His most famous record was the 1963 album, Hot Rod Hootenanny. Fans of his music style and monster motifs include The Cramps and Rob Zombie. A fellow painter who worked for Roth in 1965 was Robert Williams, who still paints stunning pieces with hot rod/monster themes, which sell for many thousand$ each.


Some of Roth’s custom creations were lost to the ages. His most dramatic rediscovered artifact was the Orbitron, probably the first car that had its own in-dash installed color television, as well as the overall appearance of an alien UFO (complete with a plexiglass bubble top that hydraulically opened over the cockpit, and three different colored Martian-like headlamps). It was built in 1964, lost, then eventually found in 2007 parked outside a Mexican adult bookstore (dilapidated and not working). It was purchased and returned to the USA and fully restored by Beau Boeckmann of the “Pimp My Ride” TV show.

Silly Cycles

Silly Cycles, Donruss 1970


Throughout the 1960s, Roth also sold a lot of his art in different forms, but not trading cards. Donruss cashed in on selling stickers using Roth’s monster/hot rod concept (without credit or royalties) but with a different, little known artist who was fresh out of art school (B.K. Taylor). Odd Rods, Fiends and Machines, and Silly Cycles were just a few of the titles spawned by Roth’s rich influence. (Roth also built custom motorcycles. He had to publish his own magazine to publicize them since no “serious motorcycle magazine” would run images of his odd ball designs.)

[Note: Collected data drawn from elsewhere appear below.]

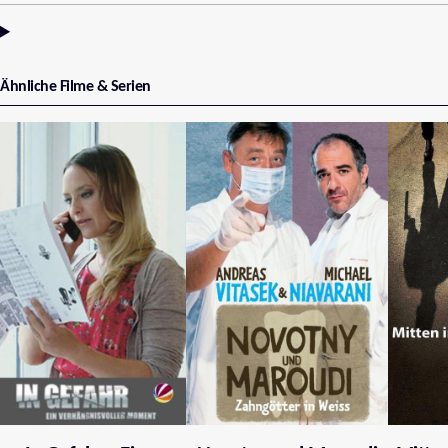
Ähnliche Filme & Serien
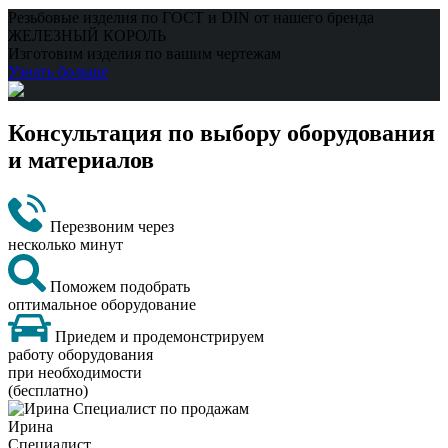
Резьбовые изделия по ГОСТ и DIN от нашего бренда
ЖЕЛЕЗНЫЙ КОРОЛЬ
Изготовим изделия по вашим чертежам
Узнать больше
Консультация по выбору оборудования
и материалов
Перезвоним через
несколько минут
Поможем подобрать
оптимальное оборудование
Приедем и продемонстрируем
работу оборудования
при необходимости
(бесплатно)
Ирина
Специалист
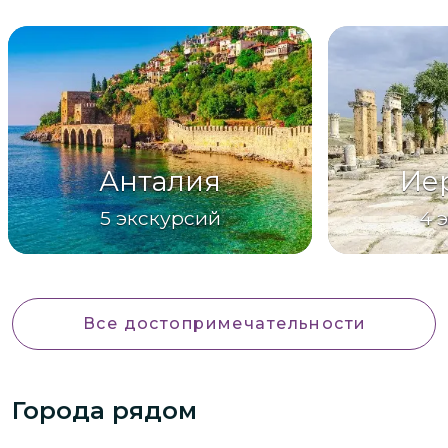
Анталия
Ие
5
экскурсий
4
Все достопримечательности
Города рядом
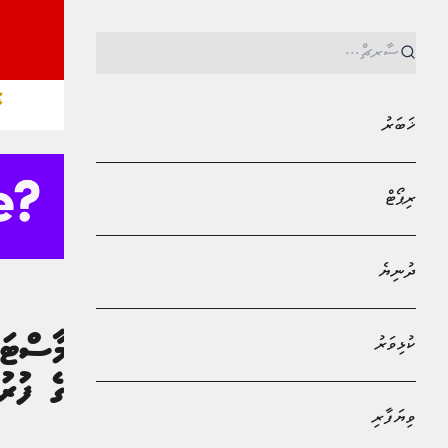
ޚ
ޚަބަރު
ރިޕޯޓް
ދުނިޔެ
MPL - Addu Regional Free Zone
ވިޔަފާރި
ކުޅިވަރު
ބީއެމްއެލްއިން މާސްޓަ
ބަލާލަން ދިޔުމުގެ ފުރު
ވިޔަފާރި
ޢައްފާން މުޙައްމަދު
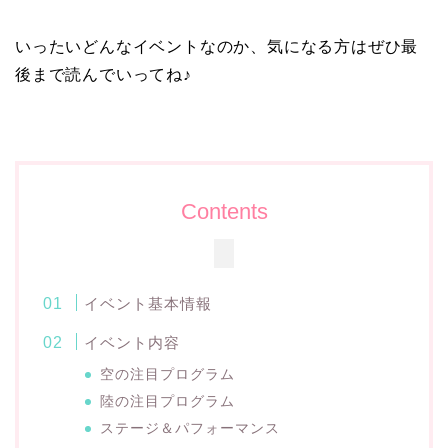
いったいどんなイベントなのか、気になる方はぜひ最
後まで読んでいってね♪
Contents
イベント基本情報
イベント内容
空の注目プログラム
陸の注目プログラム
ステージ＆パフォーマンス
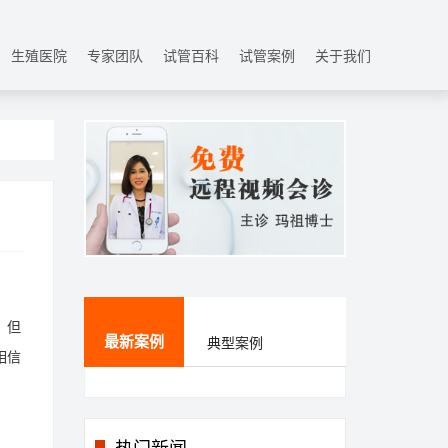
生殖医院
专家团队
试管百科
试管案例
关于我们
，但
最新案例
典型案例
相信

After being married four times, Roth became a Mormon in 1974. Joining the conservative Mormon faith was quite a change for “the King of Kounter Kulture”, but he remained married to his (last) wife and faith up until the end. He died in 2001 just shy of age 70. He never received glory or greenbacks from the vintage monster hot rod stickers or cards. (Topps published a postcard set called Rat Fink greeting cards in 1965 which used the name but not the actual character.) However, Roth eventually got his own art on cardboard. In fact, he got two! Rat Fink series 1 (72 cards) was printed in 1996, and Rat Fink series 2 (49 cards) was printed in 2000. The color cards are slightly smaller than 2.25” x 3.25". Series 1 has all sorts of commentary on the backs written in a beatnik style, while series 2 has an identical generic Rat Fink graphic on every back. None of them are numbered, but there are four different checklists in series 1 with specific titles and corresponding numbers. (It just adds to the overall confusion!) Examine some of the Rat Fink cards compared to other series inspired by Roth’s creations. Rat Fink cards are currently sold by Roth’s estate at Ratfink.com

Rat Fink series 1

Rat Fink series 1, Roth 1996


A sample of the Rat Fink reverse text:
“There’s all kinds of rehab boys & girls. Rehab means that you want to give up a bad habit like picking your nose in public or spitting out the window of your dad’s car or stopping smoking or drinking. Most of the organizations like AA or Drugs anonymous help you replace the powerful urges for alcohol or motorcycles with more positive thoughts. Like when Finky got hooked on Motorcycles. First it wuz a ride around the block then to Arizona then across the USA. It coulda been bad news. That’s when his friends helped him. First they tied a big copper wire to his head & every time he thought about “Bikes” he got zapped. Then they strapped him to a chair at KFC & stuffed chicken down his throat till he almost choked. He forgot all about bikes & became a Hot Rodder. No problemo!”